• _Exercise_: Tally the lines in the data that contain the word "than", and reply with the number alone.

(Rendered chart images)
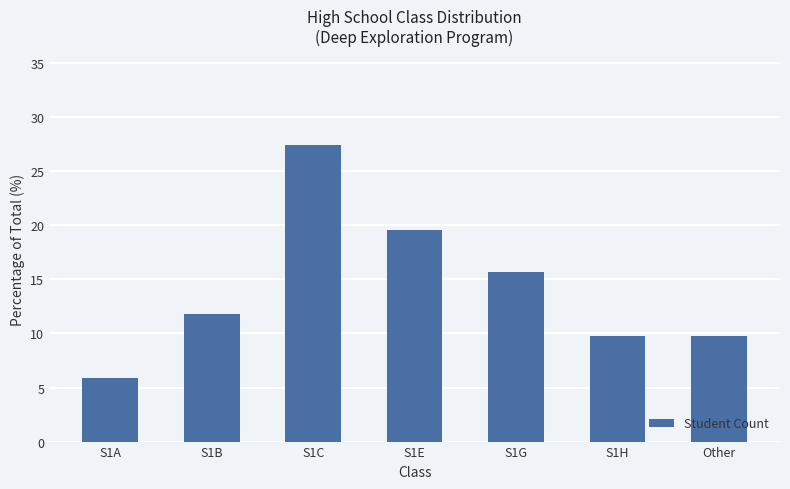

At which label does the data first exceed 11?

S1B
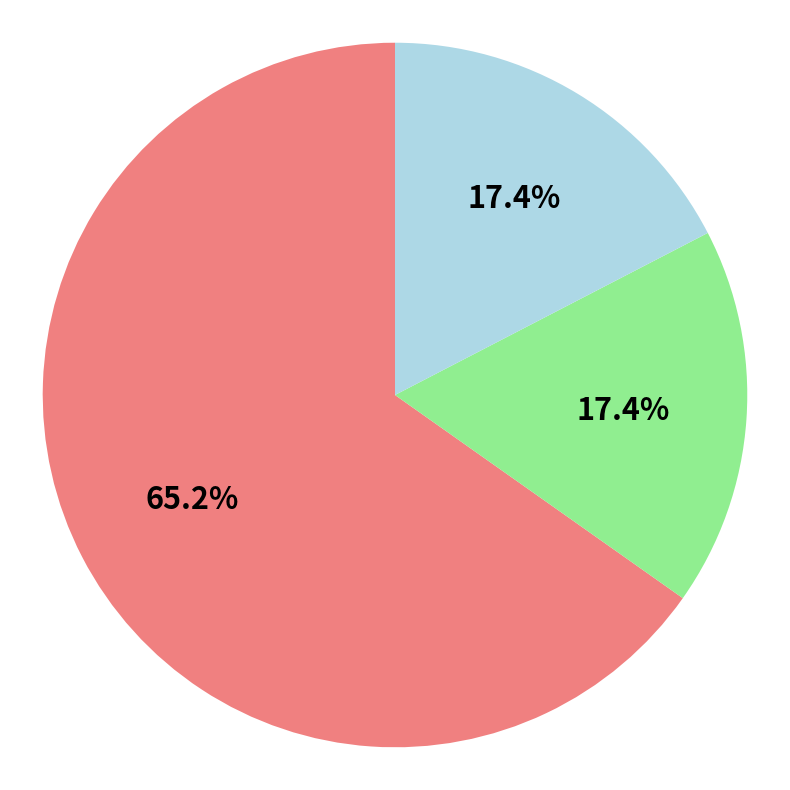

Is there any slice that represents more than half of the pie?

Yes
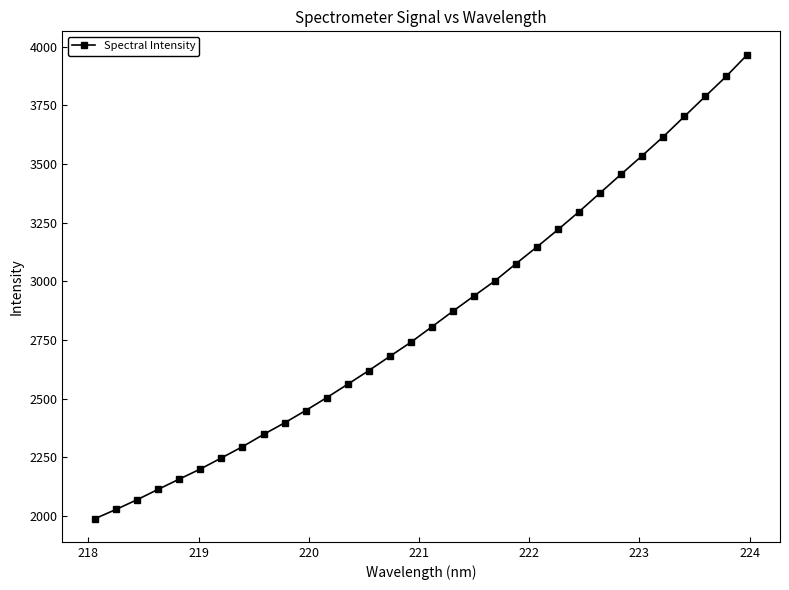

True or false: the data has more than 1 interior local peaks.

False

• _Written solution_: 2